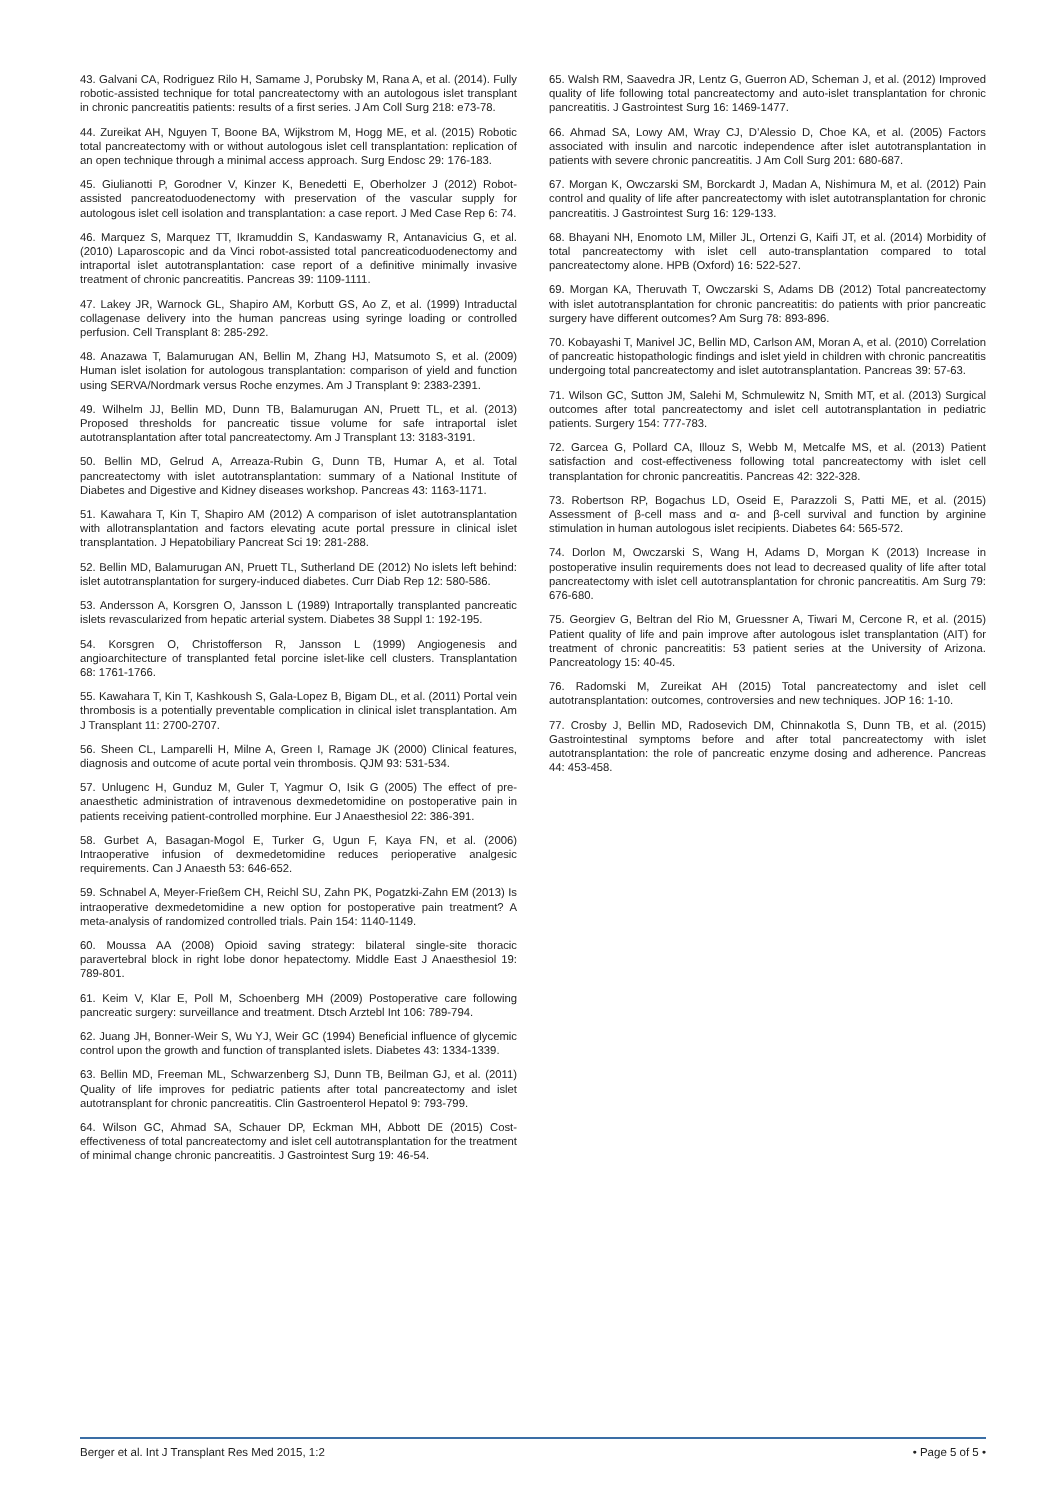43. Galvani CA, Rodriguez Rilo H, Samame J, Porubsky M, Rana A, et al. (2014). Fully robotic-assisted technique for total pancreatectomy with an autologous islet transplant in chronic pancreatitis patients: results of a first series. J Am Coll Surg 218: e73-78.
44. Zureikat AH, Nguyen T, Boone BA, Wijkstrom M, Hogg ME, et al. (2015) Robotic total pancreatectomy with or without autologous islet cell transplantation: replication of an open technique through a minimal access approach. Surg Endosc 29: 176-183.
45. Giulianotti P, Gorodner V, Kinzer K, Benedetti E, Oberholzer J (2012) Robot-assisted pancreatoduodenectomy with preservation of the vascular supply for autologous islet cell isolation and transplantation: a case report. J Med Case Rep 6: 74.
46. Marquez S, Marquez TT, Ikramuddin S, Kandaswamy R, Antanavicius G, et al. (2010) Laparoscopic and da Vinci robot-assisted total pancreaticoduodenectomy and intraportal islet autotransplantation: case report of a definitive minimally invasive treatment of chronic pancreatitis. Pancreas 39: 1109-1111.
47. Lakey JR, Warnock GL, Shapiro AM, Korbutt GS, Ao Z, et al. (1999) Intraductal collagenase delivery into the human pancreas using syringe loading or controlled perfusion. Cell Transplant 8: 285-292.
48. Anazawa T, Balamurugan AN, Bellin M, Zhang HJ, Matsumoto S, et al. (2009) Human islet isolation for autologous transplantation: comparison of yield and function using SERVA/Nordmark versus Roche enzymes. Am J Transplant 9: 2383-2391.
49. Wilhelm JJ, Bellin MD, Dunn TB, Balamurugan AN, Pruett TL, et al. (2013) Proposed thresholds for pancreatic tissue volume for safe intraportal islet autotransplantation after total pancreatectomy. Am J Transplant 13: 3183-3191.
50. Bellin MD, Gelrud A, Arreaza-Rubin G, Dunn TB, Humar A, et al. Total pancreatectomy with islet autotransplantation: summary of a National Institute of Diabetes and Digestive and Kidney diseases workshop. Pancreas 43: 1163-1171.
51. Kawahara T, Kin T, Shapiro AM (2012) A comparison of islet autotransplantation with allotransplantation and factors elevating acute portal pressure in clinical islet transplantation. J Hepatobiliary Pancreat Sci 19: 281-288.
52. Bellin MD, Balamurugan AN, Pruett TL, Sutherland DE (2012) No islets left behind: islet autotransplantation for surgery-induced diabetes. Curr Diab Rep 12: 580-586.
53. Andersson A, Korsgren O, Jansson L (1989) Intraportally transplanted pancreatic islets revascularized from hepatic arterial system. Diabetes 38 Suppl 1: 192-195.
54. Korsgren O, Christofferson R, Jansson L (1999) Angiogenesis and angioarchitecture of transplanted fetal porcine islet-like cell clusters. Transplantation 68: 1761-1766.
55. Kawahara T, Kin T, Kashkoush S, Gala-Lopez B, Bigam DL, et al. (2011) Portal vein thrombosis is a potentially preventable complication in clinical islet transplantation. Am J Transplant 11: 2700-2707.
56. Sheen CL, Lamparelli H, Milne A, Green I, Ramage JK (2000) Clinical features, diagnosis and outcome of acute portal vein thrombosis. QJM 93: 531-534.
57. Unlugenc H, Gunduz M, Guler T, Yagmur O, Isik G (2005) The effect of pre-anaesthetic administration of intravenous dexmedetomidine on postoperative pain in patients receiving patient-controlled morphine. Eur J Anaesthesiol 22: 386-391.
58. Gurbet A, Basagan-Mogol E, Turker G, Ugun F, Kaya FN, et al. (2006) Intraoperative infusion of dexmedetomidine reduces perioperative analgesic requirements. Can J Anaesth 53: 646-652.
59. Schnabel A, Meyer-Frießem CH, Reichl SU, Zahn PK, Pogatzki-Zahn EM (2013) Is intraoperative dexmedetomidine a new option for postoperative pain treatment? A meta-analysis of randomized controlled trials. Pain 154: 1140-1149.
60. Moussa AA (2008) Opioid saving strategy: bilateral single-site thoracic paravertebral block in right lobe donor hepatectomy. Middle East J Anaesthesiol 19: 789-801.
61. Keim V, Klar E, Poll M, Schoenberg MH (2009) Postoperative care following pancreatic surgery: surveillance and treatment. Dtsch Arztebl Int 106: 789-794.
62. Juang JH, Bonner-Weir S, Wu YJ, Weir GC (1994) Beneficial influence of glycemic control upon the growth and function of transplanted islets. Diabetes 43: 1334-1339.
63. Bellin MD, Freeman ML, Schwarzenberg SJ, Dunn TB, Beilman GJ, et al. (2011) Quality of life improves for pediatric patients after total pancreatectomy and islet autotransplant for chronic pancreatitis. Clin Gastroenterol Hepatol 9: 793-799.
64. Wilson GC, Ahmad SA, Schauer DP, Eckman MH, Abbott DE (2015) Cost-effectiveness of total pancreatectomy and islet cell autotransplantation for the treatment of minimal change chronic pancreatitis. J Gastrointest Surg 19: 46-54.
65. Walsh RM, Saavedra JR, Lentz G, Guerron AD, Scheman J, et al. (2012) Improved quality of life following total pancreatectomy and auto-islet transplantation for chronic pancreatitis. J Gastrointest Surg 16: 1469-1477.
66. Ahmad SA, Lowy AM, Wray CJ, D’Alessio D, Choe KA, et al. (2005) Factors associated with insulin and narcotic independence after islet autotransplantation in patients with severe chronic pancreatitis. J Am Coll Surg 201: 680-687.
67. Morgan K, Owczarski SM, Borckardt J, Madan A, Nishimura M, et al. (2012) Pain control and quality of life after pancreatectomy with islet autotransplantation for chronic pancreatitis. J Gastrointest Surg 16: 129-133.
68. Bhayani NH, Enomoto LM, Miller JL, Ortenzi G, Kaifi JT, et al. (2014) Morbidity of total pancreatectomy with islet cell auto-transplantation compared to total pancreatectomy alone. HPB (Oxford) 16: 522-527.
69. Morgan KA, Theruvath T, Owczarski S, Adams DB (2012) Total pancreatectomy with islet autotransplantation for chronic pancreatitis: do patients with prior pancreatic surgery have different outcomes? Am Surg 78: 893-896.
70. Kobayashi T, Manivel JC, Bellin MD, Carlson AM, Moran A, et al. (2010) Correlation of pancreatic histopathologic findings and islet yield in children with chronic pancreatitis undergoing total pancreatectomy and islet autotransplantation. Pancreas 39: 57-63.
71. Wilson GC, Sutton JM, Salehi M, Schmulewitz N, Smith MT, et al. (2013) Surgical outcomes after total pancreatectomy and islet cell autotransplantation in pediatric patients. Surgery 154: 777-783.
72. Garcea G, Pollard CA, Illouz S, Webb M, Metcalfe MS, et al. (2013) Patient satisfaction and cost-effectiveness following total pancreatectomy with islet cell transplantation for chronic pancreatitis. Pancreas 42: 322-328.
73. Robertson RP, Bogachus LD, Oseid E, Parazzoli S, Patti ME, et al. (2015) Assessment of β-cell mass and α- and β-cell survival and function by arginine stimulation in human autologous islet recipients. Diabetes 64: 565-572.
74. Dorlon M, Owczarski S, Wang H, Adams D, Morgan K (2013) Increase in postoperative insulin requirements does not lead to decreased quality of life after total pancreatectomy with islet cell autotransplantation for chronic pancreatitis. Am Surg 79: 676-680.
75. Georgiev G, Beltran del Rio M, Gruessner A, Tiwari M, Cercone R, et al. (2015) Patient quality of life and pain improve after autologous islet transplantation (AIT) for treatment of chronic pancreatitis: 53 patient series at the University of Arizona. Pancreatology 15: 40-45.
76. Radomski M, Zureikat AH (2015) Total pancreatectomy and islet cell autotransplantation: outcomes, controversies and new techniques. JOP 16: 1-10.
77. Crosby J, Bellin MD, Radosevich DM, Chinnakotla S, Dunn TB, et al. (2015) Gastrointestinal symptoms before and after total pancreatectomy with islet autotransplantation: the role of pancreatic enzyme dosing and adherence. Pancreas 44: 453-458.
Berger et al. Int J Transplant Res Med 2015, 1:2 • Page 5 of 5 •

§ **Problem**
Copy every line where the word "Shapiro" is present in the entries above.

§ **Solution to the problem**
47. Lakey JR, Warnock GL, Shapiro AM, Korbutt GS, Ao Z, et al. (1999) Intraductal collagenase delivery into the human pancreas using syringe loading or controlled perfusion. Cell Transplant 8: 285-292.
51. Kawahara T, Kin T, Shapiro AM (2012) A comparison of islet autotransplantation with allotransplantation and factors elevating acute portal pressure in clinical islet transplantation. J Hepatobiliary Pancreat Sci 19: 281-288.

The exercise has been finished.